What is the difference between an LLC and an LLP?

There are several differences between an LLC and an LLP. For example, LLCs can register in any U.S. state, but LLPs may face more restrictions in some states. In terms of liability protection, LLPs may offer more protection. While LLC members generally aren't personally liable for business debts, they are liable for the actions of other members. In an LLP, partners are only personally liable for their own actions.

Do you need a written partnership agreement to start an LLP?

States generally don't mandate written partnership agreements, but often highly recommend them. Partnership agreements are an internally binding contract that clarify the relationship between partners—their duties and responsibilities—and establish how the organization makes decisions. In turn, partnership agreements can prevent future disputes or inform how disputes that do arise are handled in court.

How does an LLP work?

Generally, partners contribute capital, resources, and expertise to the LLP and split management equally.
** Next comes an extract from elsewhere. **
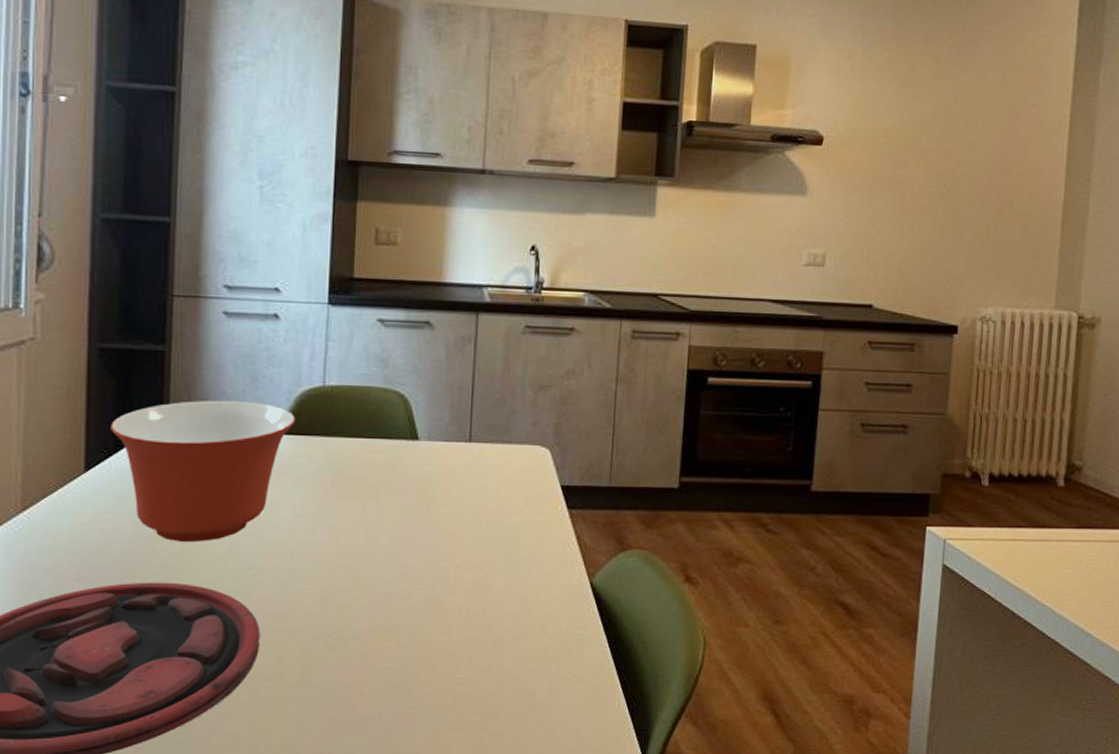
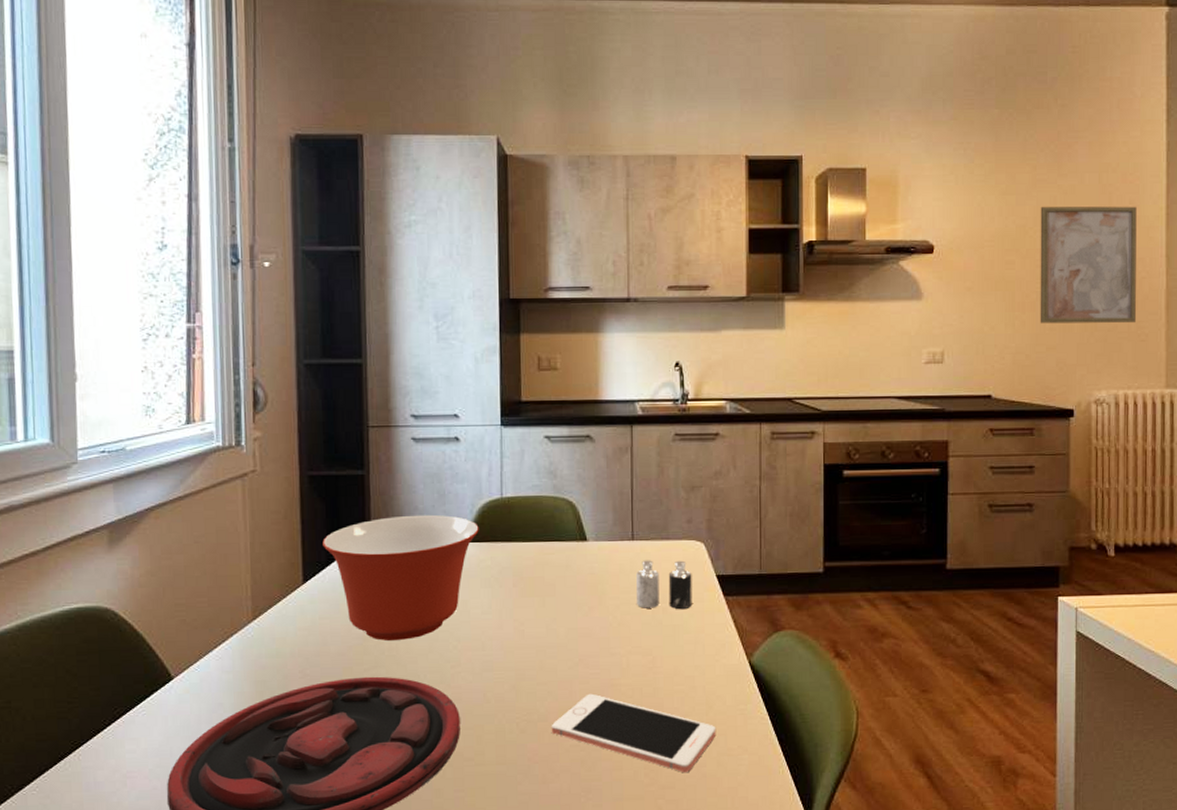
cell phone: none [363,611,549,703] -> present [551,693,716,773]
candle: none [469,465,534,522] -> present [636,560,692,610]
wall art: none [929,102,1040,237] -> present [1040,206,1137,324]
The personal assets of the partners are often protected, even if the LLP or individual partners incur debts or liabilities. Profits are distributed to the partners according to the terms of the partnership agreement and each partner reports their share of the LLP's profits on their individual tax returns.

What is the difference between an LLP and a general partnership? 

A limited liability partnership (LLP) and a general partnership differ in the liability of the partners. Partners are personally liable for the debts and obligations of the business in a general partnership, while each partner has limited liability in an LLP. Additionally, an LLP is a separate legal entity from its partners, which allows its partners to enter into contracts and own property in the name of the business.